Et, effectivement, c'est ce qu'affirment les économistes capitalistes de l'école classique; mais ensuite, la science officielle, effrayée par les puissances qu'elles avait évoquées, se replia sur le domaine de la statistique descriptive d'enregistrement des phénomènes, et elle refusa les schémas, en déclarant qu'ils n'étaient que de purs et vains exercices doctrinaux contre lesquels la réalité multiple et capricieuse ne cesse de se rebeller.

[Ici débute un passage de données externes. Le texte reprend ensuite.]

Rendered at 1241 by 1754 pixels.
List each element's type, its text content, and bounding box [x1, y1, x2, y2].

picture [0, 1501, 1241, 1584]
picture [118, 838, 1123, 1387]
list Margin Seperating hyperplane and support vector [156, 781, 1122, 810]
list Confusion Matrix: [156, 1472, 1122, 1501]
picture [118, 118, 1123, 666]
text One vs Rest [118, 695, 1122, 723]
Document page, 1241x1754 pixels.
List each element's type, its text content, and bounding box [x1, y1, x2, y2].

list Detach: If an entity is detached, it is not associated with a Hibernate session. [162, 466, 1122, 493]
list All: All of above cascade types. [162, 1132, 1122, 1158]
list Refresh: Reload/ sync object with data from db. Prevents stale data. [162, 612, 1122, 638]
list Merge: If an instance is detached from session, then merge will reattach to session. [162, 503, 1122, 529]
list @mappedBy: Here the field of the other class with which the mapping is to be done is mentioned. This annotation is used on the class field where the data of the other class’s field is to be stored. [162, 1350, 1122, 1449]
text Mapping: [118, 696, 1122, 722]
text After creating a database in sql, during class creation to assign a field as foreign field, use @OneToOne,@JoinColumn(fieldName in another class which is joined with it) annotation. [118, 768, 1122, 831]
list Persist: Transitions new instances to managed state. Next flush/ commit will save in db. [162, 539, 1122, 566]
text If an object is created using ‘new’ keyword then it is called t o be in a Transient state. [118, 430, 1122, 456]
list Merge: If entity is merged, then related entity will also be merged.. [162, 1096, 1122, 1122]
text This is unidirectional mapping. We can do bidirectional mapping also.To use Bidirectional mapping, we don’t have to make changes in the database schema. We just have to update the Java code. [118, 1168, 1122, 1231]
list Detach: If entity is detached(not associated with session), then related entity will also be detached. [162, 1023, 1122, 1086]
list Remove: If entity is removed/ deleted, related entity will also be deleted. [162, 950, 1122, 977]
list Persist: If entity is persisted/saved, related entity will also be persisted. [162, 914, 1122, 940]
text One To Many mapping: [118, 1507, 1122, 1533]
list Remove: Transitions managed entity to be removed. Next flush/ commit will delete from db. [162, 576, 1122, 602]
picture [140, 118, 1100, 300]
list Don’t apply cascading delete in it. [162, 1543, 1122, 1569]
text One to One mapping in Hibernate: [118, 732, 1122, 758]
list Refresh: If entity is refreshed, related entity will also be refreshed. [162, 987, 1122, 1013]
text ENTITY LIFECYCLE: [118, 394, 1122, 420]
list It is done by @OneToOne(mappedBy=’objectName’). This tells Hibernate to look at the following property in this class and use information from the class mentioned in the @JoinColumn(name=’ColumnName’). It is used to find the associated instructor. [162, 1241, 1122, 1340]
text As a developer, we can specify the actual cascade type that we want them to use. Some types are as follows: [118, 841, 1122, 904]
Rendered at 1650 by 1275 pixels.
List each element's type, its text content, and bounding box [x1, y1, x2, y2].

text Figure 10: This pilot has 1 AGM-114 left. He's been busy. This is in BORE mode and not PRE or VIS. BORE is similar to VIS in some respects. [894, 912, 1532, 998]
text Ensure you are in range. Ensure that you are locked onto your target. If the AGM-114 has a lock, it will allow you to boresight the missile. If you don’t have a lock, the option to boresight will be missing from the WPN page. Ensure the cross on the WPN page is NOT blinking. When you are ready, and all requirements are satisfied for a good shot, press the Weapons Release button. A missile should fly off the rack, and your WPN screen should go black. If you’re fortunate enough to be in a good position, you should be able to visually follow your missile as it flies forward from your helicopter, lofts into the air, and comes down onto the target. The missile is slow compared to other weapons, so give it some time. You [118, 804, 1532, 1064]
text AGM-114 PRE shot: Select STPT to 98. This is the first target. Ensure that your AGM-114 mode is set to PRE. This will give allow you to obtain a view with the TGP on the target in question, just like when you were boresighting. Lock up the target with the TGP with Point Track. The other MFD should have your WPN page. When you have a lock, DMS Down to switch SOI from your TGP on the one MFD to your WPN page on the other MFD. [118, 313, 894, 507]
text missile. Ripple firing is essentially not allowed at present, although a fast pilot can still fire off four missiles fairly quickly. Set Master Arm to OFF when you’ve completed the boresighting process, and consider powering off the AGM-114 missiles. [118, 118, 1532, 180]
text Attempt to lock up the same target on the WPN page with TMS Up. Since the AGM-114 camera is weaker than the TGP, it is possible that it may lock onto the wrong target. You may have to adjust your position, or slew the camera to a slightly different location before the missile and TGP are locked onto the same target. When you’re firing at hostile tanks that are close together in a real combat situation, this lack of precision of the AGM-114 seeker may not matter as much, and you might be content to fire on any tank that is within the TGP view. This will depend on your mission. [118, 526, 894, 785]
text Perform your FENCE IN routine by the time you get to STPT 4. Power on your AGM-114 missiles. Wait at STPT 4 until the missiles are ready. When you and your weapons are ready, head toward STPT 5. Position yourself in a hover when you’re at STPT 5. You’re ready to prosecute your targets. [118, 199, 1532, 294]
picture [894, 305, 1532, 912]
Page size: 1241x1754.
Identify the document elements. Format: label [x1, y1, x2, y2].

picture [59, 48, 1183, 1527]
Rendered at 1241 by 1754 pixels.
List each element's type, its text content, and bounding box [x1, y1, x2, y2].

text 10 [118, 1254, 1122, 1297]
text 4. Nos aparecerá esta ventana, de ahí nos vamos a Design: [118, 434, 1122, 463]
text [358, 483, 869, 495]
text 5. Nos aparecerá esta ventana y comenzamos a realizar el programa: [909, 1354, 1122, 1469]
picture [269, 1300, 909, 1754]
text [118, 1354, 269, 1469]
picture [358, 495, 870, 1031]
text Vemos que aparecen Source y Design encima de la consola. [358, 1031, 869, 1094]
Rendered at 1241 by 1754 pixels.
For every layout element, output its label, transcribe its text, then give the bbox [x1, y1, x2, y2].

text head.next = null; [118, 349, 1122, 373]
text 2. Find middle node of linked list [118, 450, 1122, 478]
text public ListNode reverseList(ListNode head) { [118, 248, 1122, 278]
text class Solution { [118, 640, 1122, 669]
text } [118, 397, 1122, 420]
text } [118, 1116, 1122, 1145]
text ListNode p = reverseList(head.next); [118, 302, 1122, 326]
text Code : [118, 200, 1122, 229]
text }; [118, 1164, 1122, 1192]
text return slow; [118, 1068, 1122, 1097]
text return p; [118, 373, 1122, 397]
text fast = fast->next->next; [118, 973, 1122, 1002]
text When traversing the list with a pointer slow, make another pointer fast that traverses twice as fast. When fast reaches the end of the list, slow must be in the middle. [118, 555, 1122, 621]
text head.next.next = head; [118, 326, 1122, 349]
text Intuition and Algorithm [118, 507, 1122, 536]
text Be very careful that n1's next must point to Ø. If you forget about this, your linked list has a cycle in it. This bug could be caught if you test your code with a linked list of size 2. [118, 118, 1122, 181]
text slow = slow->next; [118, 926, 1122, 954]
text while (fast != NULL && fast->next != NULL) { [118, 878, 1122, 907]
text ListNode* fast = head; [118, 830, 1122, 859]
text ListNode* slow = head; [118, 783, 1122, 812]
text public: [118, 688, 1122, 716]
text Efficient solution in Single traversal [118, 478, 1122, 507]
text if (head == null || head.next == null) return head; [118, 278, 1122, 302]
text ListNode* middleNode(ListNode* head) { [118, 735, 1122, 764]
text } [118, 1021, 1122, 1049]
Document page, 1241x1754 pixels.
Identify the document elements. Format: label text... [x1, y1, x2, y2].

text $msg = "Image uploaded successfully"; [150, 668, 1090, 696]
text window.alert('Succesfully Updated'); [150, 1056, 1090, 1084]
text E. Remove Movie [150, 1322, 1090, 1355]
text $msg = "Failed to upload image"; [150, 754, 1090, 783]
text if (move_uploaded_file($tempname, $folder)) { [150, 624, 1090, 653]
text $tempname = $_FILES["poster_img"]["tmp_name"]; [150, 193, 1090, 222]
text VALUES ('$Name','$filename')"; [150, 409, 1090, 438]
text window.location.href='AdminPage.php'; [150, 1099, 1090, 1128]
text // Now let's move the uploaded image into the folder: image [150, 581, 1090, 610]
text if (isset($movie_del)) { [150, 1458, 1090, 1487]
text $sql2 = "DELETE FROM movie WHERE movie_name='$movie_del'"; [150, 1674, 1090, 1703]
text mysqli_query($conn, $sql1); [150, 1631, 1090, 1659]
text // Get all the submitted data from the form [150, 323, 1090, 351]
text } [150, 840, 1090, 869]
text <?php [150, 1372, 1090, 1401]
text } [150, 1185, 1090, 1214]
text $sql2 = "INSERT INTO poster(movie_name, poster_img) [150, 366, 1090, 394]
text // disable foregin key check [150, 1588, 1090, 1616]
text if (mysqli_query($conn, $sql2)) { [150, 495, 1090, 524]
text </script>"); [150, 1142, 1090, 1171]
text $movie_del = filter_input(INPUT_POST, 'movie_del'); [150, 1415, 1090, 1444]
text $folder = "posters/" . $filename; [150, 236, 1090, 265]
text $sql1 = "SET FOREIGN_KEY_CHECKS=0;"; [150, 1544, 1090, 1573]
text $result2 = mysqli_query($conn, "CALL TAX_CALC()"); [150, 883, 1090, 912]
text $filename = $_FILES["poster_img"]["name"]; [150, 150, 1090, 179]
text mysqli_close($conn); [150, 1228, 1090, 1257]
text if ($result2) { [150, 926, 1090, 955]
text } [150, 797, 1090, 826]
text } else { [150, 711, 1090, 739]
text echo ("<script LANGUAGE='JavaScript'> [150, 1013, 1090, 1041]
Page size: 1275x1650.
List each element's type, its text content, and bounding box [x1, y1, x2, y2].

Elle refusa donc toute schématisation, non seulement celle à la manière de Quesnay, qui a une valeur apologétique et correspond en économie aux plans des sociologues utopistes, mais plus encore celle de Marx qui n'est pas statique mais dynamique, qui n'est pas apologétique mais révolutionnaire.

En attendant, Quesnay a eu le mérite de déclarer possible la construction scientifique d'un schéma, malgré l'immense richesse et la grande mutabilité des données de l'économie vivante; en cela, il anticipait, ni plus ni moins, le matérialisme historique de Marx, en affirmant que la critique moderne à l'encontre des vieilles écoles spiritualistes, menée en France sur le plan de la science naturelle et physique, en Allemagne sur celui des sciences de la pensée, lancée avec hardiesse en Angleterre sur le plan de celles de la société, à l'époque d'or de la révolution industrielle, pouvait parfaitement être proposée et développée dans ce domaine jusqu'à ce qu'elle soit fondée scientifiquement; mais cette tâche dépassait celle qui revenait à la philosophie bourgeoise, et elle était réservée au matérialisme dialectique d'une classe nouvelle et révolutionnaire: le prolétariat.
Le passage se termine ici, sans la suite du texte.